##### Input data

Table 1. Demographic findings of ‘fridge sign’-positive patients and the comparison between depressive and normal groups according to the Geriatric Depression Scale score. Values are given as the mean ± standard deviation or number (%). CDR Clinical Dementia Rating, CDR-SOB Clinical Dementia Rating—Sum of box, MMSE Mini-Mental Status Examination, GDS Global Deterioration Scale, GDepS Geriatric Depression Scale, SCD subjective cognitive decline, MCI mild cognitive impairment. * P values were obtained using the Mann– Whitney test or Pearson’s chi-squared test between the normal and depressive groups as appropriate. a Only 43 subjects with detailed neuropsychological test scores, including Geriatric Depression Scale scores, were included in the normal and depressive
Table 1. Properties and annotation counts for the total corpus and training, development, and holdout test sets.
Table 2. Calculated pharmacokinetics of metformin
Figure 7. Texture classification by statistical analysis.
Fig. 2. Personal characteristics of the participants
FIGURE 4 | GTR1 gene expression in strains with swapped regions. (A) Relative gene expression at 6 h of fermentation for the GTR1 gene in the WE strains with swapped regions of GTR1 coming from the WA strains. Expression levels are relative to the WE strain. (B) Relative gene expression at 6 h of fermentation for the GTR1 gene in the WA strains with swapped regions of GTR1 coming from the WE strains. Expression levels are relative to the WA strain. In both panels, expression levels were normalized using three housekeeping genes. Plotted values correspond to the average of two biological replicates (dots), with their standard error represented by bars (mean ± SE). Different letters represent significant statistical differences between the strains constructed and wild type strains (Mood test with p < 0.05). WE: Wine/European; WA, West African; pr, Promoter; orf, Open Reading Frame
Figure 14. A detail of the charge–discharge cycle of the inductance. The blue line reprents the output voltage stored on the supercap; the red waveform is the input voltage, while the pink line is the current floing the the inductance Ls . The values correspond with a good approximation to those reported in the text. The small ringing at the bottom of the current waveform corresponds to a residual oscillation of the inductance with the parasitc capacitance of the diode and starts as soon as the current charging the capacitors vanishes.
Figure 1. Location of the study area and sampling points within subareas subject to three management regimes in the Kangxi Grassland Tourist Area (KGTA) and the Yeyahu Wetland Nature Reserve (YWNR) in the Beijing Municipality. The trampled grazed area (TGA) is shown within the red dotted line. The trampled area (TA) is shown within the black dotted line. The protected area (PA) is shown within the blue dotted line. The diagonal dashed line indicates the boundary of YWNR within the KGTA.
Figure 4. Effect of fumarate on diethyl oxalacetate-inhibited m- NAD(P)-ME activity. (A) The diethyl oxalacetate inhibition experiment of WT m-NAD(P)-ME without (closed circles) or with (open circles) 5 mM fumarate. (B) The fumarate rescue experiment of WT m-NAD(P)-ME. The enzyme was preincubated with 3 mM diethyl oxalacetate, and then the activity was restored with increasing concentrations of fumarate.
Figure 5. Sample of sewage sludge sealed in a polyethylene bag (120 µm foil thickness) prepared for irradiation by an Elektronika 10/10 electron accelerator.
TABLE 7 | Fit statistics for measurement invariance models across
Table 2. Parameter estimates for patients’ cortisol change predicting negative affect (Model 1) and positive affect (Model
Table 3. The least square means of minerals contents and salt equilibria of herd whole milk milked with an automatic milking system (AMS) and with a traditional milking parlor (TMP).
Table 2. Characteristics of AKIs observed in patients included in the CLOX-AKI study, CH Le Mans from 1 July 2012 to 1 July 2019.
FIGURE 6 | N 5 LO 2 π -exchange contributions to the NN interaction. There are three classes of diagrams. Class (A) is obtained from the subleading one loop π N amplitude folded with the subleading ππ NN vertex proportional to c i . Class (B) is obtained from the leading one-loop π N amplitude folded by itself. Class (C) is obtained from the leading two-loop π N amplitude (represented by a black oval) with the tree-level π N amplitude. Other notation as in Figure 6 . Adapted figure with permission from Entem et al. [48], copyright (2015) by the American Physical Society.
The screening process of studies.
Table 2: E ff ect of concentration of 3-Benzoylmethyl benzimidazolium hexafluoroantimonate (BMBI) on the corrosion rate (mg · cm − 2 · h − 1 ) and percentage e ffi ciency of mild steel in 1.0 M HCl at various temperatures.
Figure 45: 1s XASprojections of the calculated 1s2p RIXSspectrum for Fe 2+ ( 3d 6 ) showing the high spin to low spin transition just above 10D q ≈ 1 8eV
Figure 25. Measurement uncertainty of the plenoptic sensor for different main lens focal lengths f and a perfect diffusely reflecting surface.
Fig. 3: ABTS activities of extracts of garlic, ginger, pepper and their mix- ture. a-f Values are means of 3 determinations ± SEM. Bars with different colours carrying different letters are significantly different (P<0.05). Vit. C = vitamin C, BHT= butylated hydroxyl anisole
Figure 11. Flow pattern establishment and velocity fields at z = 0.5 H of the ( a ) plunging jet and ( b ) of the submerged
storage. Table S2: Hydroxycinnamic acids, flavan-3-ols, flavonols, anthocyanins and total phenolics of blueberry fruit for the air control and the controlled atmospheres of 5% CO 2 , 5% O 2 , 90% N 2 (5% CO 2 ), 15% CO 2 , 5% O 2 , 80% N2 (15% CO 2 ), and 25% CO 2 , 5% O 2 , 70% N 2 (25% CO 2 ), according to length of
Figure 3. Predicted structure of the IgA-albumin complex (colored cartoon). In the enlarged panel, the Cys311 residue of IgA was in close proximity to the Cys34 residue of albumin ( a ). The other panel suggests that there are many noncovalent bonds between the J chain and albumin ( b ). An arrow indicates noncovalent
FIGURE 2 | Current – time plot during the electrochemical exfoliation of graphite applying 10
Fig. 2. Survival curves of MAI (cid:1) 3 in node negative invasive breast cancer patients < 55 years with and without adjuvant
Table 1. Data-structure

##########

> **What to produce**
Only one part of the material above is to be transcribed, namely the lines starting with the line that has "Figure 7. Texture" and going on through the line that has "Fig. 2. Personal", exactly as they stand.

> **Your solution**
Figure 7. Texture classification by statistical analysis.
Fig. 2. Personal characteristics of the participants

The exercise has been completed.